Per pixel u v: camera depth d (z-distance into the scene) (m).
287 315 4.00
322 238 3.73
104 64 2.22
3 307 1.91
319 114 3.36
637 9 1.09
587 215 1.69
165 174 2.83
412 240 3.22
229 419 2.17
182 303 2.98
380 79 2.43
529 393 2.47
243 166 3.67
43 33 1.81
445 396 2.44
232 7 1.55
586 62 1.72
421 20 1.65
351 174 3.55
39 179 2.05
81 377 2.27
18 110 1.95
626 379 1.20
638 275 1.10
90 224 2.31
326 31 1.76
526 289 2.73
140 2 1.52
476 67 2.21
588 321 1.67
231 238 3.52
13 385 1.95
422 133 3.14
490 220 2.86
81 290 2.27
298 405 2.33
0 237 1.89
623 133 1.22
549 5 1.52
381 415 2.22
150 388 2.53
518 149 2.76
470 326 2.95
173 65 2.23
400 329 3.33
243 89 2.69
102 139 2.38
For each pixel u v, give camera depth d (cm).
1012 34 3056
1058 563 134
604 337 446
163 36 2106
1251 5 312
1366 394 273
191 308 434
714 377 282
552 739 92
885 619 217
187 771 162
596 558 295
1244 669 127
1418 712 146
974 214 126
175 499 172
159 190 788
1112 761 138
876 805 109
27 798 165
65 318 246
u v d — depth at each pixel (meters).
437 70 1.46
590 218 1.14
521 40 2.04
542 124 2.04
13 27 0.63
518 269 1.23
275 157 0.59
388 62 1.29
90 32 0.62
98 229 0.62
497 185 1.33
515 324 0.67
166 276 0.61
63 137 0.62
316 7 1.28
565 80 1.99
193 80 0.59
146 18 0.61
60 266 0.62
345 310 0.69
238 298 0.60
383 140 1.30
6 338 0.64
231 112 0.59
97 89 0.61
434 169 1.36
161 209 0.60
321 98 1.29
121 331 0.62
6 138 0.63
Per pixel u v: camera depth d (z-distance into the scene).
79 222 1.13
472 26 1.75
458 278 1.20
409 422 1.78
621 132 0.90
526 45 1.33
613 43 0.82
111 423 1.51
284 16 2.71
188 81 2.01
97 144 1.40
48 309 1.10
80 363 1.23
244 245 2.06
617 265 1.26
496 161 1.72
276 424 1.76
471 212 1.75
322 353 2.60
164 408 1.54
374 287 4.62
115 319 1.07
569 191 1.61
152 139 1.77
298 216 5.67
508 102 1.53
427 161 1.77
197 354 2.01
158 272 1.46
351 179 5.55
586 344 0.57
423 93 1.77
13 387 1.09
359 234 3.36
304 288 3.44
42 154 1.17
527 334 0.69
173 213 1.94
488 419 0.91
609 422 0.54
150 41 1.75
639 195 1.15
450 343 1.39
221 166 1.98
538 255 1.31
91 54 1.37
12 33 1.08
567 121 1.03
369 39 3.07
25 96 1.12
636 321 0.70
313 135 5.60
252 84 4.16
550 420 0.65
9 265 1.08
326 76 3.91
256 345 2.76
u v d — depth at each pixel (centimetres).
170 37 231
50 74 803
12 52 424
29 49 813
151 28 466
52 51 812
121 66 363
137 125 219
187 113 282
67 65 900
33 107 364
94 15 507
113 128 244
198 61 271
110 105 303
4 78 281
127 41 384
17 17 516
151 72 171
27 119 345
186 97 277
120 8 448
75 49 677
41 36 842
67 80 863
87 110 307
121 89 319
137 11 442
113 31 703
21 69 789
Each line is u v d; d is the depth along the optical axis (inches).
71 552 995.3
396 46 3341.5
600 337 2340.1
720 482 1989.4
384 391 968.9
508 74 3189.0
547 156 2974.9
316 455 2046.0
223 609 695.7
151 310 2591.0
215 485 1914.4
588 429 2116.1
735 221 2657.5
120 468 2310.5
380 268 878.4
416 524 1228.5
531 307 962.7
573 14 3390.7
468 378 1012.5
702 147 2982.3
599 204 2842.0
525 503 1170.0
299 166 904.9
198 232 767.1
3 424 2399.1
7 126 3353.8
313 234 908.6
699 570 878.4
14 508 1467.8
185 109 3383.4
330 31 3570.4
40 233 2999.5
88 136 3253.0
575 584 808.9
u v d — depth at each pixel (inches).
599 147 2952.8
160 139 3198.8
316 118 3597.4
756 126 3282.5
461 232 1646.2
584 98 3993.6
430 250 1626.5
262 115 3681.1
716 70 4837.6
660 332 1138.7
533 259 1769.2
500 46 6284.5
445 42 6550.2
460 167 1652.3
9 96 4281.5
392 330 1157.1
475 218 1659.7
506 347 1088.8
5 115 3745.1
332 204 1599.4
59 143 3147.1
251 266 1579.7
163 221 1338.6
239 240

__________________________________________________

* WORK TASK: When you copy the material, keep every line exactly as it stands.

* FINISHED TASK:
Per pixel u v: camera depth d (z-distance into the scene) (m).
287 315 4.00
322 238 3.73
104 64 2.22
3 307 1.91
319 114 3.36
637 9 1.09
587 215 1.69
165 174 2.83
412 240 3.22
229 419 2.17
182 303 2.98
380 79 2.43
529 393 2.47
243 166 3.67
43 33 1.81
445 396 2.44
232 7 1.55
586 62 1.72
421 20 1.65
351 174 3.55
39 179 2.05
81 377 2.27
18 110 1.95
626 379 1.20
638 275 1.10
90 224 2.31
326 31 1.76
526 289 2.73
140 2 1.52
476 67 2.21
588 321 1.67
231 238 3.52
13 385 1.95
422 133 3.14
490 220 2.86
81 290 2.27
298 405 2.33
0 237 1.89
623 133 1.22
549 5 1.52
381 415 2.22
150 388 2.53
518 149 2.76
470 326 2.95
173 65 2.23
400 329 3.33
243 89 2.69
102 139 2.38
For each pixel u v, give camera depth d (cm).
1012 34 3056
1058 563 134
604 337 446
163 36 2106
1251 5 312
1366 394 273
191 308 434
714 377 282
552 739 92
885 619 217
187 771 162
596 558 295
1244 669 127
1418 712 146
974 214 126
175 499 172
159 190 788
1112 761 138
876 805 109
27 798 165
65 318 246
u v d — depth at each pixel (meters).
437 70 1.46
590 218 1.14
521 40 2.04
542 124 2.04
13 27 0.63
518 269 1.23
275 157 0.59
388 62 1.29
90 32 0.62
98 229 0.62
497 185 1.33
515 324 0.67
166 276 0.61
63 137 0.62
316 7 1.28
565 80 1.99
193 80 0.59
146 18 0.61
60 266 0.62
345 310 0.69
238 298 0.60
383 140 1.30
6 338 0.64
231 112 0.59
97 89 0.61
434 169 1.36
161 209 0.60
321 98 1.29
121 331 0.62
6 138 0.63
Per pixel u v: camera depth d (z-distance into the scene).
79 222 1.13
472 26 1.75
458 278 1.20
409 422 1.78
621 132 0.90
526 45 1.33
613 43 0.82
111 423 1.51
284 16 2.71
188 81 2.01
97 144 1.40
48 309 1.10
80 363 1.23
244 245 2.06
617 265 1.26
496 161 1.72
276 424 1.76
471 212 1.75
322 353 2.60
164 408 1.54
374 287 4.62
115 319 1.07
569 191 1.61
152 139 1.77
298 216 5.67
508 102 1.53
427 161 1.77
197 354 2.01
158 272 1.46
351 179 5.55
586 344 0.57
423 93 1.77
13 387 1.09
359 234 3.36
304 288 3.44
42 154 1.17
527 334 0.69
173 213 1.94
488 419 0.91
609 422 0.54
150 41 1.75
639 195 1.15
450 343 1.39
221 166 1.98
538 255 1.31
91 54 1.37
12 33 1.08
567 121 1.03
369 39 3.07
25 96 1.12
636 321 0.70
313 135 5.60
252 84 4.16
550 420 0.65
9 265 1.08
326 76 3.91
256 345 2.76
u v d — depth at each pixel (centimetres).
170 37 231
50 74 803
12 52 424
29 49 813
151 28 466
52 51 812
121 66 363
137 125 219
187 113 282
67 65 900
33 107 364
94 15 507
113 128 244
198 61 271
110 105 303
4 78 281
127 41 384
17 17 516
151 72 171
27 119 345
186 97 277
120 8 448
75 49 677
41 36 842
67 80 863
87 110 307
121 89 319
137 11 442
113 31 703
21 69 789
Each line is u v d; d is the depth along the optical axis (inches).
71 552 995.3
396 46 3341.5
600 337 2340.1
720 482 1989.4
384 391 968.9
508 74 3189.0
547 156 2974.9
316 455 2046.0
223 609 695.7
151 310 2591.0
215 485 1914.4
588 429 2116.1
735 221 2657.5
120 468 2310.5
380 268 878.4
416 524 1228.5
531 307 962.7
573 14 3390.7
468 378 1012.5
702 147 2982.3
599 204 2842.0
525 503 1170.0
299 166 904.9
198 232 767.1
3 424 2399.1
7 126 3353.8
313 234 908.6
699 570 878.4
14 508 1467.8
185 109 3383.4
330 31 3570.4
40 233 2999.5
88 136 3253.0
575 584 808.9
u v d — depth at each pixel (inches).
599 147 2952.8
160 139 3198.8
316 118 3597.4
756 126 3282.5
461 232 1646.2
584 98 3993.6
430 250 1626.5
262 115 3681.1
716 70 4837.6
660 332 1138.7
533 259 1769.2
500 46 6284.5
445 42 6550.2
460 167 1652.3
9 96 4281.5
392 330 1157.1
475 218 1659.7
506 347 1088.8
5 115 3745.1
332 204 1599.4
59 143 3147.1
251 266 1579.7
163 221 1338.6
239 240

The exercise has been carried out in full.